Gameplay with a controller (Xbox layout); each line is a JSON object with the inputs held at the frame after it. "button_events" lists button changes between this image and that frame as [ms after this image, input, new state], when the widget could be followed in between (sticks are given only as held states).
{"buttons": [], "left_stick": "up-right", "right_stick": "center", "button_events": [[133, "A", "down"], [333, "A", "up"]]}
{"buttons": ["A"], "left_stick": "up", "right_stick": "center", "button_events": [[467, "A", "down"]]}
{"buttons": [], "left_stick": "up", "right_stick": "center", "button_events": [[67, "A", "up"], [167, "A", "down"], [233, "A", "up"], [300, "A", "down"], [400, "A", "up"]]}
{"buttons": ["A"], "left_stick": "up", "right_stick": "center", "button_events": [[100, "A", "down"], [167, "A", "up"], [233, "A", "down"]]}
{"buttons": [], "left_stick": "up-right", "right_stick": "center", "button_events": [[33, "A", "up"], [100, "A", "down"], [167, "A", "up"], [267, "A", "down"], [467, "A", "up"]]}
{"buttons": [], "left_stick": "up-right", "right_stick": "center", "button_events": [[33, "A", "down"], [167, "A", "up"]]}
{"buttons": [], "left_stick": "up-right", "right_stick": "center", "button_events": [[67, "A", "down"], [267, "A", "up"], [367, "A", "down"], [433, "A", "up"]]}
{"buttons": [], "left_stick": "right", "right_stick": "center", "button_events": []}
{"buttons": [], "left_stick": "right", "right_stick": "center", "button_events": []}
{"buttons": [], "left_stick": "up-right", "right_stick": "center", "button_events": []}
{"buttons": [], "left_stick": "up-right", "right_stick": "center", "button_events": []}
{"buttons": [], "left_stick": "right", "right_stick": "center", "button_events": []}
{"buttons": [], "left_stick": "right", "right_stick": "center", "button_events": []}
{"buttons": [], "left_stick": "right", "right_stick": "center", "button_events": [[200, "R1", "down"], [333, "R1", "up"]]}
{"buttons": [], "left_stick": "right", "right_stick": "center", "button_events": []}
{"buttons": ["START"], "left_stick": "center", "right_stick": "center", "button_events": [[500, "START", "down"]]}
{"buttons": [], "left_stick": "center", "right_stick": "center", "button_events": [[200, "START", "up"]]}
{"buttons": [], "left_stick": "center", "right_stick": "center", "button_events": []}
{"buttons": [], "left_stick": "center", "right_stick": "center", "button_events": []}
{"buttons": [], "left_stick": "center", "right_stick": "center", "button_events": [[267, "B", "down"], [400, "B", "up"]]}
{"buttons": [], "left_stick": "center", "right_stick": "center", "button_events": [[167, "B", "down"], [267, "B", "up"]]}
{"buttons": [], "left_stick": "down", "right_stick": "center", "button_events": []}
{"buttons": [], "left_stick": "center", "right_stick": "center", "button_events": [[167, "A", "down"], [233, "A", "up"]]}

# # # # # # #

◆ How to complete this task ◆
Copy out each line of the records above that includes "START".

◆ Answer for the task ◆
{"buttons": ["START"], "left_stick": "center", "right_stick": "center", "button_events": [[500, "START", "down"]]}
{"buttons": [], "left_stick": "center", "right_stick": "center", "button_events": [[200, "START", "up"]]}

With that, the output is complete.